Just as the natural inclination of snow is to melt in warm weather or freeze in the cold, now your character well enough to know what his natural inclination is to act when around friends, with family or with business colleagues.
And then, as the story develops, ask yourself if you can change the character’s natural inclination. The fun is to watch your character change. Unlike snow, humans evolve. And then ask yourself ‘If they change their natural inclination, is that change believable?’
Keep the main antagonistic off centre stage. His physical presence should be rare and reserved for climatic scenes of confrontation. In Bram Stoker’s Dracula, the Count seems more fearsome by his absence.
Remember: the more we know a character, the less they frighten us.
One set of characteristics often implies other character qualities. A character who enjoys listening to a Brahms violin concerto may also know Rembrandt’s Night Watchmen. Someone who grew up on a farm may possibly know something about repairing a tractor and read weather patterns. A successful stockbroker may possibly know something about banking in Europe.
All this may seem obvious but many times characters are defined only in one way. There are mothers who don’t react to a child crying, Brazilians who don’t react when they hear someone speaking Portuguese.
Your characters have a life outside the story. They come to the story with interests and experiences. Even if you don’t show it, knowing this helps you build a richer story.
You need to care about the characters you create, for your readers to relate to them.
No enemy is as vindictive as a former best friend. This can conjure up all kinds of possibilities for character relationships: after all, which of us has never been let down by a friend?

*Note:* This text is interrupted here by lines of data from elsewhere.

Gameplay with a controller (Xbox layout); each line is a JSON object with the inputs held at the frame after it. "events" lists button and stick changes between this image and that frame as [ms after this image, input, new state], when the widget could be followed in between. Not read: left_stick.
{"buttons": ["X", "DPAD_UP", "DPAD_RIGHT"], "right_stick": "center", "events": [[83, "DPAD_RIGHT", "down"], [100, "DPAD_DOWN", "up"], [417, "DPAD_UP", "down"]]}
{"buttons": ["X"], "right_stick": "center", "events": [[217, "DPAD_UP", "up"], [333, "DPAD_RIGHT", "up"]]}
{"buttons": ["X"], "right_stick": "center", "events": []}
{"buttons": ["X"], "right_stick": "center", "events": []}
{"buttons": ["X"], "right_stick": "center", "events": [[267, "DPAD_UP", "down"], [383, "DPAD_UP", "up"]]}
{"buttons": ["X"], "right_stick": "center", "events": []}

We are always interested in listening to our friends: to hear their experiences about passion, tenderness, misunderstandings, sorrow and money. These are new everyday stories.
We ask “how are you?” and expect a new story. We want to hear that things have moved on. General statements like “we had a wonderful time” or “it was a dismal morning” tell us nothing, especially nothing about the teller. They evaluate the experience without recreating it.
And so too when writing your stories. Ask your characters ‘How are you?’ and let them tell you their stories.